E quem são os felizardos? São os beneficiários da pensão social, da pensão dos rurais e da pensão mínima. Viram subir o seu rendimento em 6 ou 7 euros para respetivamente 195, 234 e 254 euros por mês. Magnífico!
Acima desse valor, tenham paciência, são praticamente ricos, têm de colaborar na salvação do país.
E não se esqueçam dos detalhes. Se acumularem pensõezinhas, por exemplo sobrevivência e complemento solidário para idosos, é a soma de tudo que conta. Não vão petiscar o aumento.
Até aqui nada de espantar. O partido do senhor ministro é muito experiente nestas magias.
O que verdadeiramente me espantou – e me escandalizou – foi ouvir o ministro gabar-se de que os contribuintes nada sofreriam com este aumento. O dinheiro do aumento virá do que se vai poupar no rendimento social de inserção (RSI).
Não entendo como há tanta gente interessada em cultivar o mito de que o RSI é o sustento dos mandriões. Se há algum perigo nessa medida é a de nos embotar a sensibilidade para os dramas pessoais e familiares que nos rodeiam, à sombra da ilusão de que os nossos impostos chegarão a todos os necessitados.
Sei do que falo. Tenho experiência na aplicação da medida. Hoje, e infelizmente no futuro próximo, há cada vez mais desempregados de longa duração a quem, no final do subsídio de desemprego, só resta a humilhação de exporem a sua miséria a funcionários carregados de papeis e de regras para tentarem obter umas dezenas de euros mensais deste providencial Estado.
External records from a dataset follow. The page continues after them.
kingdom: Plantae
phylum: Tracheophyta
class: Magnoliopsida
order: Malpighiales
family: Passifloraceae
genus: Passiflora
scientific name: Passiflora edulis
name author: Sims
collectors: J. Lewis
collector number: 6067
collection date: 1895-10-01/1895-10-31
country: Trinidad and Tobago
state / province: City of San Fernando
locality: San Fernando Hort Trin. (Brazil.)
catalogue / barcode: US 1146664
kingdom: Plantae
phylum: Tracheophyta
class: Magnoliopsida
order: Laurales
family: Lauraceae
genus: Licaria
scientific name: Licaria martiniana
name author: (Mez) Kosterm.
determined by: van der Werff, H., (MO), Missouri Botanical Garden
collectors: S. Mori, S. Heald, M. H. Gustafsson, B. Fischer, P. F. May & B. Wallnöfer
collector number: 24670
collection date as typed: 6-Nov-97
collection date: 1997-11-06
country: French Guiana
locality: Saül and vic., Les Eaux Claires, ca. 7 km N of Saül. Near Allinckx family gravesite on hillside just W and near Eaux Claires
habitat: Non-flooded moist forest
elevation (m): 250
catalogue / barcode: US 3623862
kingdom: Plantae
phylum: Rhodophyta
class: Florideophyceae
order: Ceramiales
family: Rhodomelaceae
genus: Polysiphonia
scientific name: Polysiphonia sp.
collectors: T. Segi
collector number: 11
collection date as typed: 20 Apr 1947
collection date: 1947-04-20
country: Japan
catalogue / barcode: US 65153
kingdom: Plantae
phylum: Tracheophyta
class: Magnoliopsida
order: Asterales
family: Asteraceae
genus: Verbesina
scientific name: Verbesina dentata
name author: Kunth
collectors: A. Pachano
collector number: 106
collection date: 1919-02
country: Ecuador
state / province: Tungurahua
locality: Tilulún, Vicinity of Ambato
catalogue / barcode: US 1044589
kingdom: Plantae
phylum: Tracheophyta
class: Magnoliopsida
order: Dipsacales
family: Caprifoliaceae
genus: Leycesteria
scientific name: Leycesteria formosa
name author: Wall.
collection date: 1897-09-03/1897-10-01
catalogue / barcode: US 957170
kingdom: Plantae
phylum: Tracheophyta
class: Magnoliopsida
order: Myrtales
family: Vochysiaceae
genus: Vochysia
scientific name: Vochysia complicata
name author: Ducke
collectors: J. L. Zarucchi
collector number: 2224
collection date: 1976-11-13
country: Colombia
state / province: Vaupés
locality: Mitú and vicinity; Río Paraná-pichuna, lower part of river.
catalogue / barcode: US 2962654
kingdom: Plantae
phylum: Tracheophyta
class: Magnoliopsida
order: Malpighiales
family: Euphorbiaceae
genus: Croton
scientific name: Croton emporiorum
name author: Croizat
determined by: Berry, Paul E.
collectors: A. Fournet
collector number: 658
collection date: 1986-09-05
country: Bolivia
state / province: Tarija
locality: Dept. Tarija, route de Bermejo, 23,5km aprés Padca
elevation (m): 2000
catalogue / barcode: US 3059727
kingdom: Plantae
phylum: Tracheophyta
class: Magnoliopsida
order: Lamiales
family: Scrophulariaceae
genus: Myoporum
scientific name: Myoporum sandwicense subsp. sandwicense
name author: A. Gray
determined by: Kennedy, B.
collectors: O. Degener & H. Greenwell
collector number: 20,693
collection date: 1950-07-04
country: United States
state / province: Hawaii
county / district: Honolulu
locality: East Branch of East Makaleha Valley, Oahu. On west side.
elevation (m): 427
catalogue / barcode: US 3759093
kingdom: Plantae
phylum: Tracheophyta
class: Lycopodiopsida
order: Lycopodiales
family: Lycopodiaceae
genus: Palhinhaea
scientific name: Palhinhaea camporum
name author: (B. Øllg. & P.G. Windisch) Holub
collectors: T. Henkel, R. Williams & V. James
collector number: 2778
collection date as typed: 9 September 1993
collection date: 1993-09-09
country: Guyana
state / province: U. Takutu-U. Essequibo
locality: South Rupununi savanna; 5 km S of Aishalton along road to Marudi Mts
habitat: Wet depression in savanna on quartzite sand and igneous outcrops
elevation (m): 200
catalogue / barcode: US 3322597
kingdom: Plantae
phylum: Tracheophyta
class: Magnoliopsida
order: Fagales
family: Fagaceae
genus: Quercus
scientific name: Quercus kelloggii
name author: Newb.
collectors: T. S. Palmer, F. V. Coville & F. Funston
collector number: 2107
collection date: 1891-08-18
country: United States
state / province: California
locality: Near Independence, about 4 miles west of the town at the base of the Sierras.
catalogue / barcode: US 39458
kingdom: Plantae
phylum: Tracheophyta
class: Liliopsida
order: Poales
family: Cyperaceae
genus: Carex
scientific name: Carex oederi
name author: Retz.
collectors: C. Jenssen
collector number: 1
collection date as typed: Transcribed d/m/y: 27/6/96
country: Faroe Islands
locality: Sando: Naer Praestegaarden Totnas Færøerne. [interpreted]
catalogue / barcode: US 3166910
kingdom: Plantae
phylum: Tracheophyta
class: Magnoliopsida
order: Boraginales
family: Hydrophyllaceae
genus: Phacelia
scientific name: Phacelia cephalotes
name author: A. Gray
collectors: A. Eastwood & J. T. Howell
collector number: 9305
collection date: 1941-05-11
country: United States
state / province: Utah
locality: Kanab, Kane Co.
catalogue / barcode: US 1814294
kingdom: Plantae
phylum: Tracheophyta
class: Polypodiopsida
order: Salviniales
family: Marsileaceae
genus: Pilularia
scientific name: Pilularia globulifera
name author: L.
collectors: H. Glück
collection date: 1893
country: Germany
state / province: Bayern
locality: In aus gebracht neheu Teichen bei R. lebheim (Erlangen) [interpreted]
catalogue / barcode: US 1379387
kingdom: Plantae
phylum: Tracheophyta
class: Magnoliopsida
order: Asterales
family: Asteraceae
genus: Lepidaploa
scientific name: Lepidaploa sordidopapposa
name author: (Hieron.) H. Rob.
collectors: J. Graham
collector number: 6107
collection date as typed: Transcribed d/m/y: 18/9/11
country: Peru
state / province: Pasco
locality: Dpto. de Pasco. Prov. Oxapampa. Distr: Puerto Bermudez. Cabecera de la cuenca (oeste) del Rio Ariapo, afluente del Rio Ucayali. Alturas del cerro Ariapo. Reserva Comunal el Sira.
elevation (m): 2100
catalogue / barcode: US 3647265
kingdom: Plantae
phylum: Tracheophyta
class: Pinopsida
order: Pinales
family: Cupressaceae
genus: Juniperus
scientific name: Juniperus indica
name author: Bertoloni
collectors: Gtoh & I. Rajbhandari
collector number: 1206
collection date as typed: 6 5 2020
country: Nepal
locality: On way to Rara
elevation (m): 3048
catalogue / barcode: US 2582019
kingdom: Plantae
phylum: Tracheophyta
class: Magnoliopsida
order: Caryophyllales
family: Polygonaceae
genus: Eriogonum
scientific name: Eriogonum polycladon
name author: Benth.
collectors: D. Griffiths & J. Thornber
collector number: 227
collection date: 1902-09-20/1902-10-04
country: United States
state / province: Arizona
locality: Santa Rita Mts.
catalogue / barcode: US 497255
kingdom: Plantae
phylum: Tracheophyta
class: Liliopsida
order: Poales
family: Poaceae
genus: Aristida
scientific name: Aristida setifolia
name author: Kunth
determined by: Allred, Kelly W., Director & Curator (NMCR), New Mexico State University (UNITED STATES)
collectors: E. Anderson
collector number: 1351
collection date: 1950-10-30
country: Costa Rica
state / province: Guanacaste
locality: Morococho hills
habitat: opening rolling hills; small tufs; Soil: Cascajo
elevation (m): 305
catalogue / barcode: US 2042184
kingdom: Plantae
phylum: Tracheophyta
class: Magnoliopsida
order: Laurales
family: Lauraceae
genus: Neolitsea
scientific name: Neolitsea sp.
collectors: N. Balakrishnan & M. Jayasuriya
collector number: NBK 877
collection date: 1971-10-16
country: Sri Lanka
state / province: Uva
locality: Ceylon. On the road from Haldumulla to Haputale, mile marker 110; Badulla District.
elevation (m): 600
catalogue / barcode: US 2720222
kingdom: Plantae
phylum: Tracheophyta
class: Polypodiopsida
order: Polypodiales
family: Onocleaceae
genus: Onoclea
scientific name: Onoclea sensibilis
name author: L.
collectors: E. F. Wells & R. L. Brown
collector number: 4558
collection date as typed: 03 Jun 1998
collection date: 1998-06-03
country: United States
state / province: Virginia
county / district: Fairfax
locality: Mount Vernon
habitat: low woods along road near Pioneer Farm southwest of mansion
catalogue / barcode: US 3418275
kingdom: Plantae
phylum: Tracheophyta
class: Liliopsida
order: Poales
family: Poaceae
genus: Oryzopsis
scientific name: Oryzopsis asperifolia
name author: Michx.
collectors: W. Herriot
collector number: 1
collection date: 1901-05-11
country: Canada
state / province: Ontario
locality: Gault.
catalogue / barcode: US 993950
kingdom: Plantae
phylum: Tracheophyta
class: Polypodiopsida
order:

Com a montanha de burocracia com que esta medida está a ser embrulhada, muitos potenciais beneficiários preferem desistir e entregarem-se aos expedientes mais ou menos marginais de sobrevivência.
E é com essa maravilhosa poupança que o ministro vai dar mais 6 euros aos pobres pensionistas, que estão apenas um degrau acima do RSI na escala da miséria instalada neste nosso mundo desigual.